Pueden estar mirando el azul o imaginando un color cualquiera para el imposible mapa de sus ausencias, de sus esperanzas y dolores.
Pueden estar traficando los miedos – todos los miedos, Mariela innombrable e indecente – en un sendero del ancho de la huella que dejó antes la osamenta que ven o presienten al pasar o estar sentados en un rincón, con cadenas en la cintura y los pies, custodiados en realidad por la misma sensación de no entender de aquella otra vez en que, desde el pupitre vecino, la niña fría-blanca-limpia, le gritó que su madre era una presidiaria, sin saber ella, sin poder saber, lo que él sabía: que su padre era un borracho que escribía y echaba cartas cortas y extraviadas debajo del colchón amarillo de tres generaciones anteriores.
Aún así o en cualquier otra circunstancia, los excluidos ya no volverán a hablarles nunca más a los que los excluyen, ni a pedirles a ellos clemencia o justicia o comida o sueños o destinos menos escabrosos.
Tampoco derechos o zapatos y salarios dignos o caramelos y juguetes para la única infancia que tendrán sus hijos o paz, medicinas o felicidad o esperanza o libertad.
La única vez que lo hicieron sin pedir permiso, parecieron al principio vagabundear sin rumbo o pasear gritos, consignas nuevas y otras groseras.
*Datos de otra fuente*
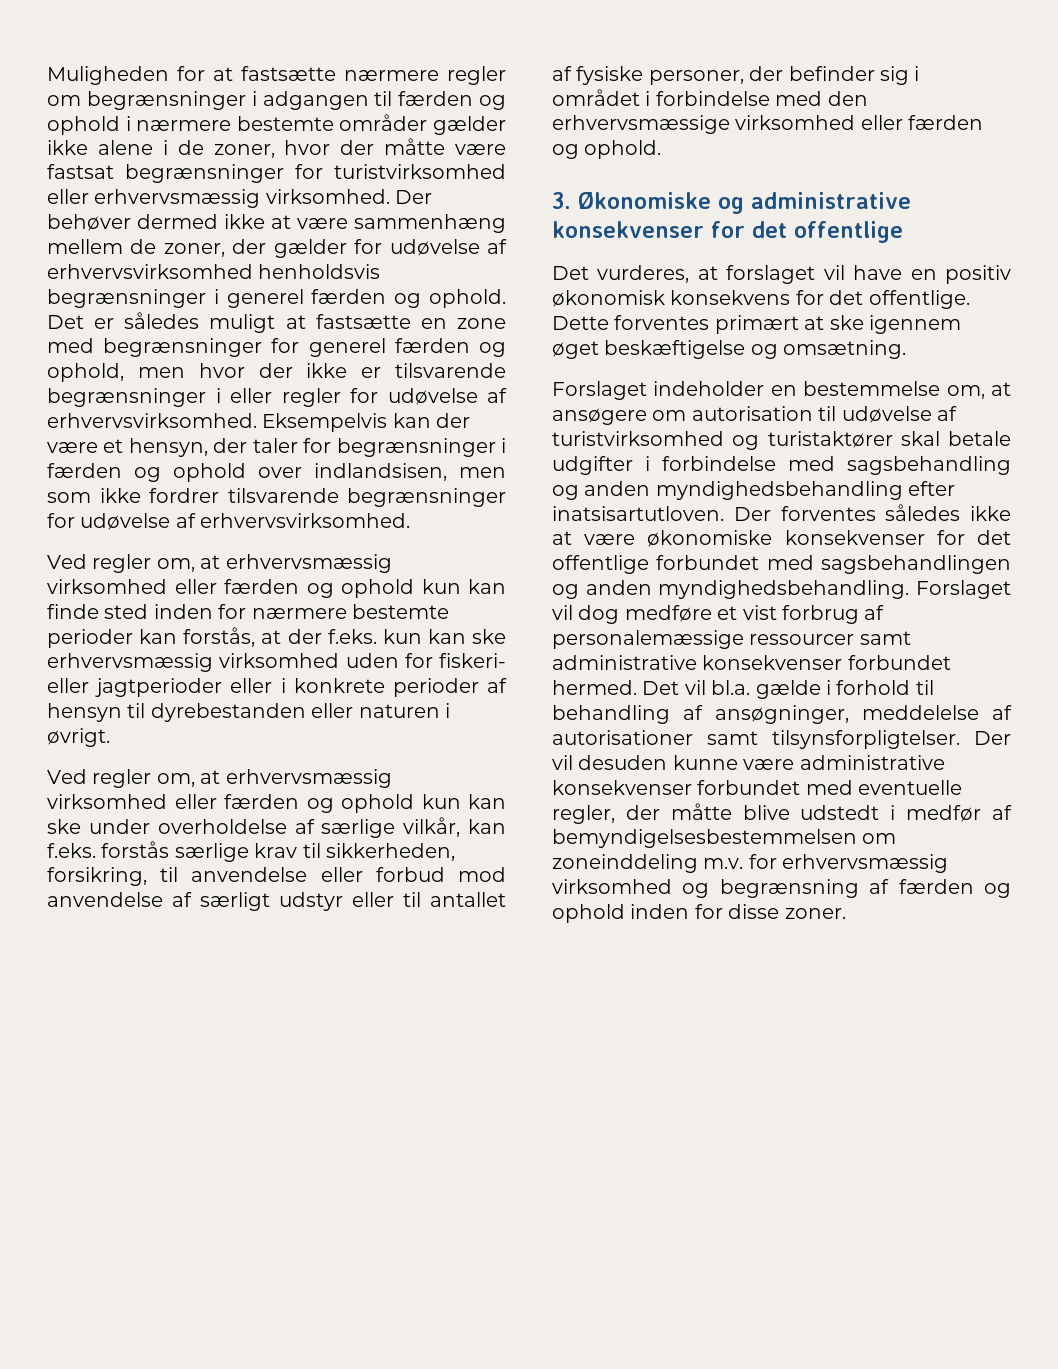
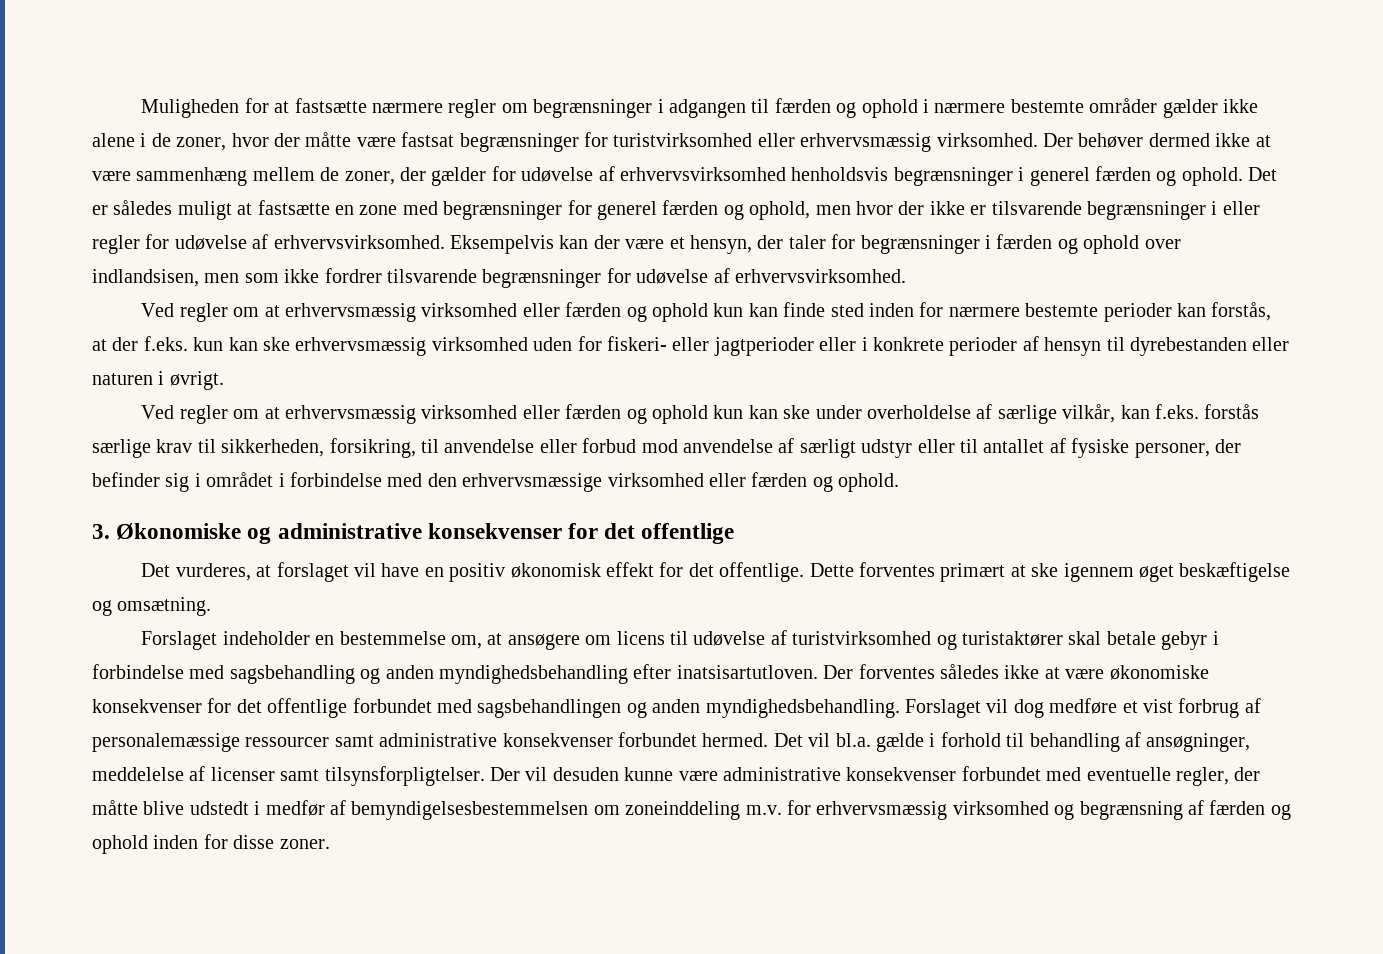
[156,558,195,572] om, -> [233,307,260,317] om
[156,773,195,787] om, -> [233,409,260,419] om
[670,290,791,305] konsekvens -> [606,562,655,577] effekt
[691,406,813,421] autorisation -> [616,631,665,645] licens
[552,456,633,475] udgifter -> [1161,631,1208,650] gebyr
[552,730,693,745] autorisationer -> [210,767,275,781] licenser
También destruyeron cosas, o fueron violentos, pero se dirigieron siempre, casi invariablemente, en ese instinto oscuro de las mayorías sin guía, a las casas del poder para ser escuchados: el viejo – y hace mucho traicionado – instinto de la confianza.
Allí solo quisieron eso: ser escuchados.
Este no es un dato desdeñable en una explicación del por qué el que excluye ya no escucha al otro.
La exclusión es siempre una forma de defraudar la confianza del otro pero la historia nos remite a un final inexorable: los que excluyen hoy, acabarán por necesitar mañana hablar y ser escuchados por los excluidos.
No es difícil saber la cantidad de excluidos en un país, e incluso saber cómo, a quiénes y por qué se excluyen.
Sin embargo, medir con precisión, con exhaustiva objetividad, la calidad de la exclusión en un país es ya mucho más difícil y engorroso.
Existe, sin embargo, un atajo poco docto pero infalible para calibrar milimétricamente la espesura, el granulado, la textura, el peso, la extensión y sobre todo el carácter de la exclusión en un país cualquiera, cuando ella alcanza su fase de madurez, o sea: cuando es política.
Falta pueblo en las fotos oficiales, y los escoltas miran y buscan con caras terribles y peligrosas a los que no están: a los excluidos.